When examining the patient’s right eye, the examiner holds the ophthalmoscope in their right hand and looks through the aperture of the ophthalmoscope with the examiner’s right eye. Then use the left hand and left eye when examining the patient’s left eye. Unless the patient has a scarred cornea, a dense cataract or some other intraocular opacity, the light does not have to be at full power. There is a rheostat on the ophthalmoscope to adjust the light. For patient cooperation, it is best to use the minimum amount of light to produce a good image of the retina, while not temporarily blinding the patient.
The free hand is used to steady the patient and lift the upper eyelid. This is done by placing the fingers across the forehead above the eye and using the thumb to gently draw the loose skin of the eyelid up to the upper rim of the orbit. Gentle thumb pressure will hold the eye open without hurting the patient.
The examiner places the ophthalmoscope in front of their own eye when they are about ten inches from the patient. If possible, the examiner should keep both eyes open to avoid accommodation (focusing) with the examining eye. The ophthalmoscope is moved to direct the beam of light into the pupil. This should turn the pupil bright red. If the light is entering the pupil and the pupil is not red, there is a significant visual obstruction (corneal scar, hyphema, cataract, vitreous hemorrhage or vitreous membrane) within the eye and the retina may not be visible.

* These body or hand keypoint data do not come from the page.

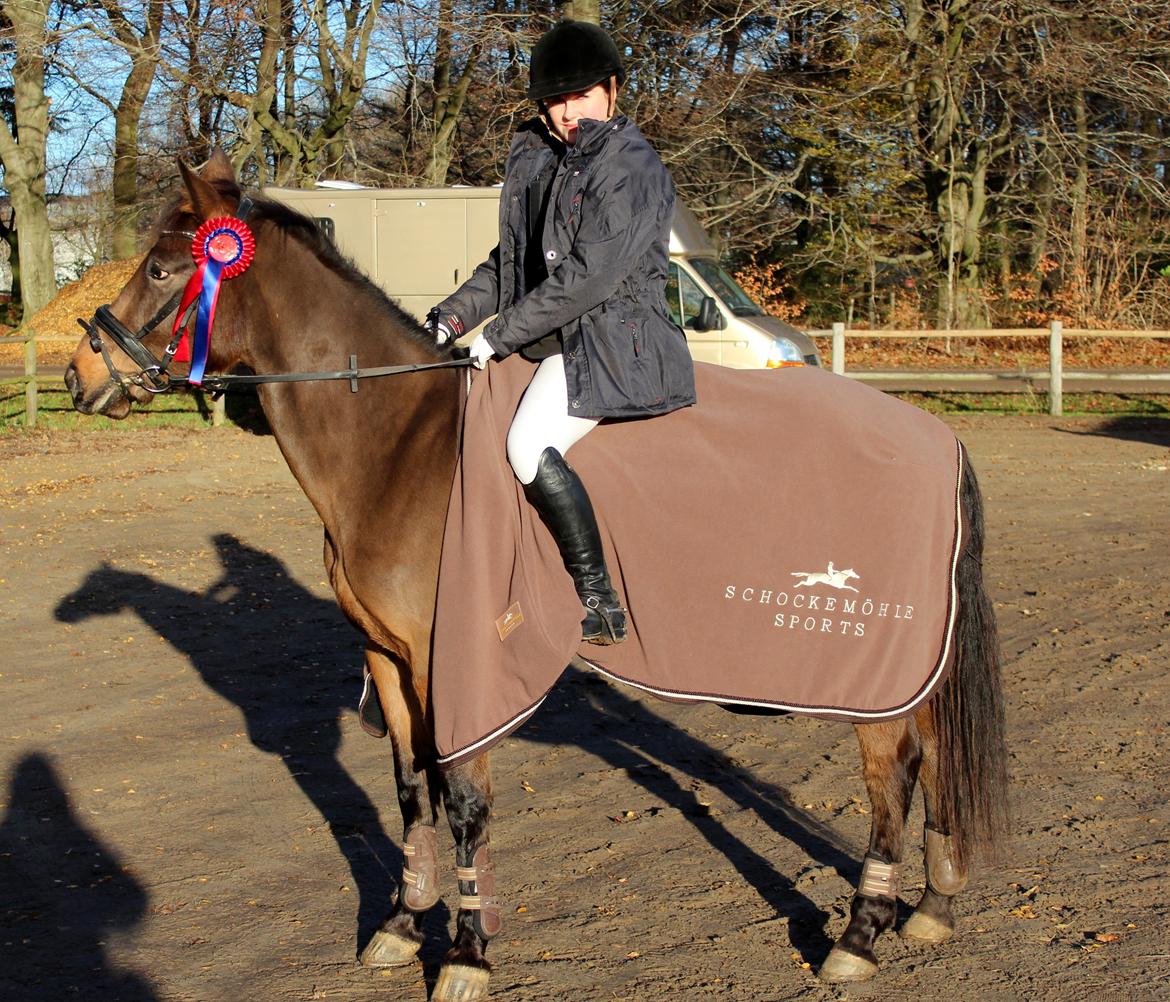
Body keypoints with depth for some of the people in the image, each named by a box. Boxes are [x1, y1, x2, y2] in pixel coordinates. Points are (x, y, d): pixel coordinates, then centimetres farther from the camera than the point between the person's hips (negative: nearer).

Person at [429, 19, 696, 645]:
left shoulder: (632, 165, -11)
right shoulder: (536, 160, 15)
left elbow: (590, 275, -18)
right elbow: (507, 261, 21)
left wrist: (502, 333, -15)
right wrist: (454, 316, 5)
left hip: (612, 340, -9)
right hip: (549, 339, 9)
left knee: (530, 448, -30)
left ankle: (601, 606, -21)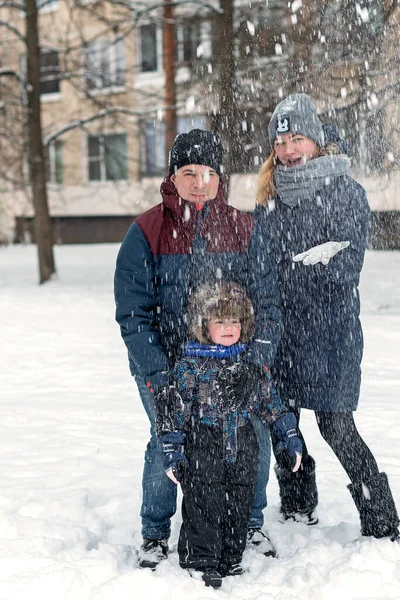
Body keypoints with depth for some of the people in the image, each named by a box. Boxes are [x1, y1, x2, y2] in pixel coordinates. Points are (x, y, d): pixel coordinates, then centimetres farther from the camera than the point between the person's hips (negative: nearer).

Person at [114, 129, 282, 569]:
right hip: (164, 366, -2)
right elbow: (132, 312, -9)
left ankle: (250, 524, 25)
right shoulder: (146, 232, -6)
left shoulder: (242, 229, 2)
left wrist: (259, 358, -11)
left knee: (254, 438, -2)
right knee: (166, 444, -7)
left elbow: (266, 298, 1)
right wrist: (157, 372, -17)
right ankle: (155, 533, 18)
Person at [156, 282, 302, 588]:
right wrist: (172, 450, -9)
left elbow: (270, 402, 14)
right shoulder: (190, 366, -8)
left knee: (238, 511, 12)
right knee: (202, 510, -1)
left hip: (242, 455, 4)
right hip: (202, 453, -4)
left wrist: (289, 437, 11)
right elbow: (173, 409, -6)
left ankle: (230, 560, 27)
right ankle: (201, 563, 13)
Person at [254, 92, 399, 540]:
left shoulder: (345, 192, -4)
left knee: (336, 426, -7)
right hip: (279, 325, 6)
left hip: (329, 326, -6)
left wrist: (289, 265, -13)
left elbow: (346, 266, -12)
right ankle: (297, 508, 31)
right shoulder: (269, 196, 12)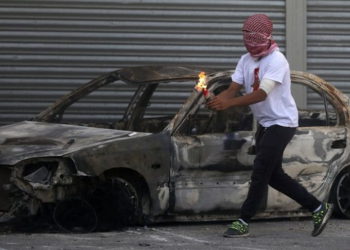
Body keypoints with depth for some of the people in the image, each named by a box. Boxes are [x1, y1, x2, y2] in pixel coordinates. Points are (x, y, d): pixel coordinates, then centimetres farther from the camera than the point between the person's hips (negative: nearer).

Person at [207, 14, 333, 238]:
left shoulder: (277, 61, -20)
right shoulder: (246, 60, 5)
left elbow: (261, 94, -30)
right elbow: (233, 89, -4)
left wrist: (228, 103, -41)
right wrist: (216, 101, -26)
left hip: (282, 123, -9)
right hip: (265, 124, 9)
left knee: (260, 173, -10)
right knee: (274, 175, 13)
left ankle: (244, 223, -5)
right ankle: (319, 208, 23)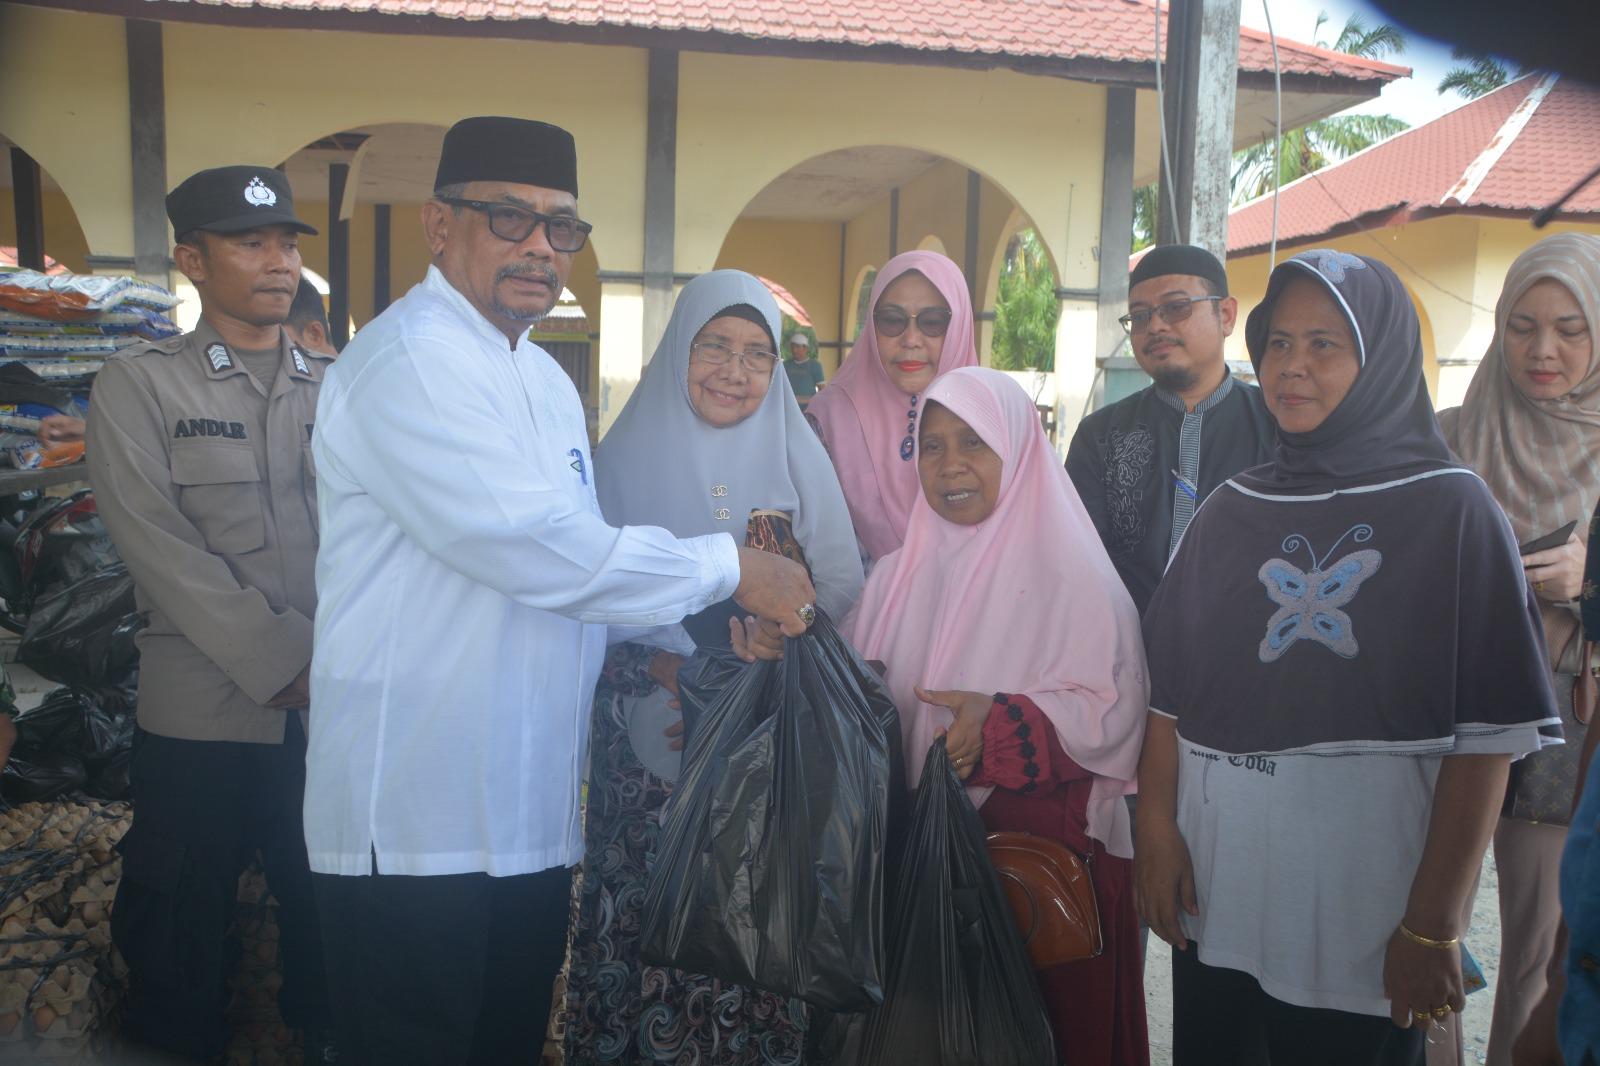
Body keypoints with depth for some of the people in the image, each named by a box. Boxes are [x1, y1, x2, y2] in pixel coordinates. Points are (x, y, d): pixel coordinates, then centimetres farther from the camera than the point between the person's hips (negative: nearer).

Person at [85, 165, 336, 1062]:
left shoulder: (340, 386, 9)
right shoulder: (139, 385, 1)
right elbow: (164, 551, -8)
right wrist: (290, 666, -14)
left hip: (343, 713, 2)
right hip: (204, 719, -2)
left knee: (334, 922, 11)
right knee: (181, 935, 10)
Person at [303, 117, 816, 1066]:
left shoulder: (545, 379, 17)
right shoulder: (410, 357, -14)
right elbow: (534, 549, -23)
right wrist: (731, 569, -14)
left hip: (533, 812, 9)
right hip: (420, 821, -8)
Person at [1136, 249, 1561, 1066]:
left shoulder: (1451, 509, -3)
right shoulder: (1232, 510, 9)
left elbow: (1488, 734, -8)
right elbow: (1169, 687, 5)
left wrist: (1435, 925, -11)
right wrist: (1156, 827, -8)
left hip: (1366, 921, -3)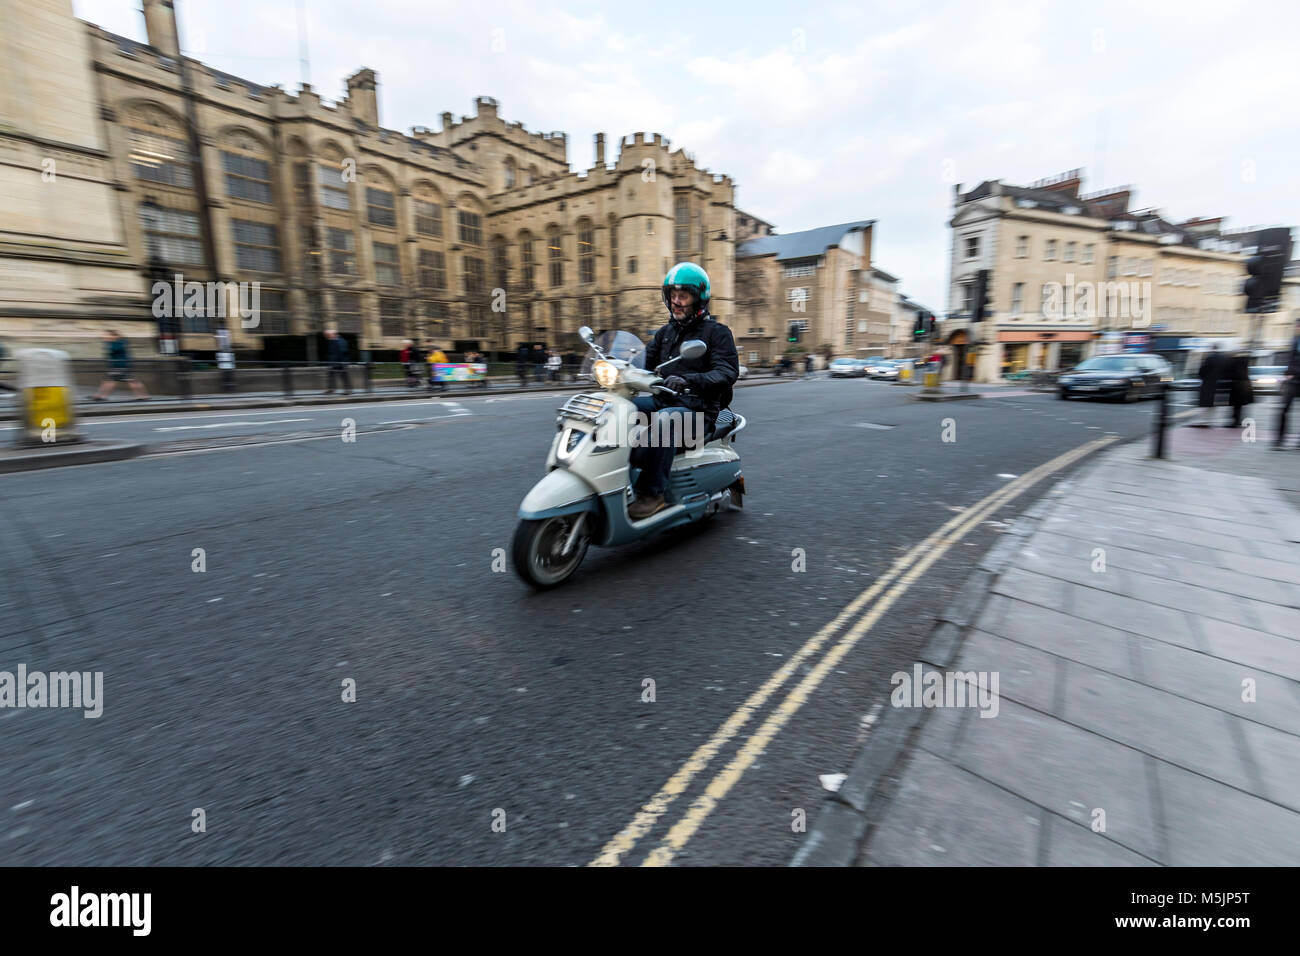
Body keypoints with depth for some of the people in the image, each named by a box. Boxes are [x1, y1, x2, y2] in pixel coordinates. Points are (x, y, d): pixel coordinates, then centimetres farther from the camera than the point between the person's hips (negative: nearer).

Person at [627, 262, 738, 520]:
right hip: (663, 401, 6)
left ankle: (652, 493, -34)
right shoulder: (665, 333, 21)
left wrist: (688, 380, -31)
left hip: (698, 408, -6)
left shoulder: (717, 332, 1)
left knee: (663, 420, -38)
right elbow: (646, 362, 15)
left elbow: (727, 372, -14)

The examiner moves toward the patient, keeping the pupil centered in their vision. This will bring the eyes into alignment and the retina should come into view. If there is glare, the examiner should lower the ophthalmoscope slightly, i.e. usually less than 1 mm, until the glare is displaced away from the viewing aperture, so the retina is visible. Tilting the ophthalmoscope a degree or two down will also change the angle of the reflected light away from the viewing aperture. Some ophthalmoscopes have a polarized filter to reduce glare. This filter may not be sufficient to remove all glare if the above technique in not followed.
At this point the examiner is usually displaced temporally with respect to the optical axis of the patient. The patient should still be looking past the examiner at the spot on the wall, not at the examiner’s light, and may need to be reminded to look at the spot. This temporal displacement of the examiner will usually cause the examiner to be looking at the nasal retina, at or very close to the optic nerve head. The optic nerve head is the best place to start the examination. If the nerve head is not within the viewing area, use the vessels to find it. The branches of the vessels form Vs that point back along the vessels toward the nerve head.